- Work item: Your task is to copy every line of the entries that contains "votare".

- Records supplied:

::::::::

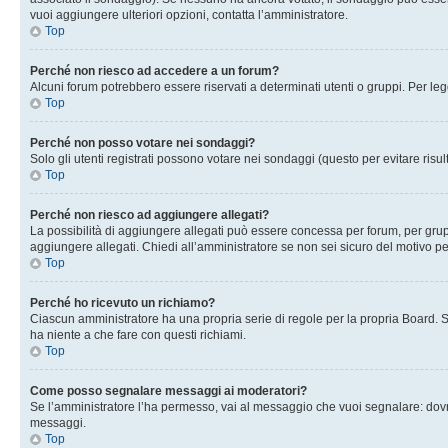
vuoi aggiungere ulteriori opzioni, contatta l’amministratore.
Top
Perché non riesco ad accedere a un forum?
Alcuni forum potrebbero essere riservati a determinati utenti o gruppi. Per le
Top
Perché non posso votare nei sondaggi?
Solo gli utenti registrati possono votare nei sondaggi (questo per evitare risult
Top
Perché non riesco ad aggiungere allegati?
La possibilità di aggiungere allegati può essere concessa per forum, per grupp
aggiungere allegati. Chiedi all’amministratore se non sei sicuro del motivo pe
Top
Perché ho ricevuto un richiamo?
Ciascun amministratore ha una propria serie di regole per la propria Board. 
ha niente a che fare con questi richiami.
Top
Come posso segnalare messaggi ai moderatori?
Se l’amministratore l’ha permesso, vai al messaggio che vuoi segnalare: dovr
messaggi.
Top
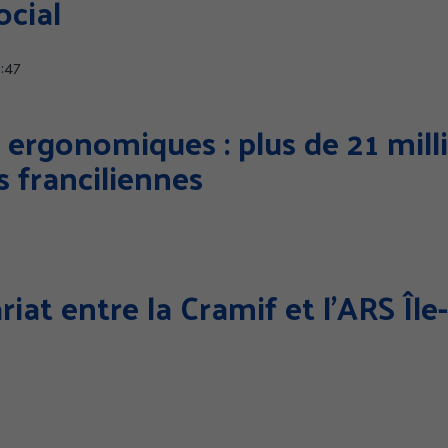
ocial
:47
ENCES
TOUT ACCEPTER
TOUS REFUSER
 ergonomiques : plus de 21 mill
Politi
s franciliennes
iat entre la Cramif et l’ARS Îl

::::::::

- Answer to this task:
Perché non posso votare nei sondaggi?
Solo gli utenti registrati possono votare nei sondaggi (questo per evitare risult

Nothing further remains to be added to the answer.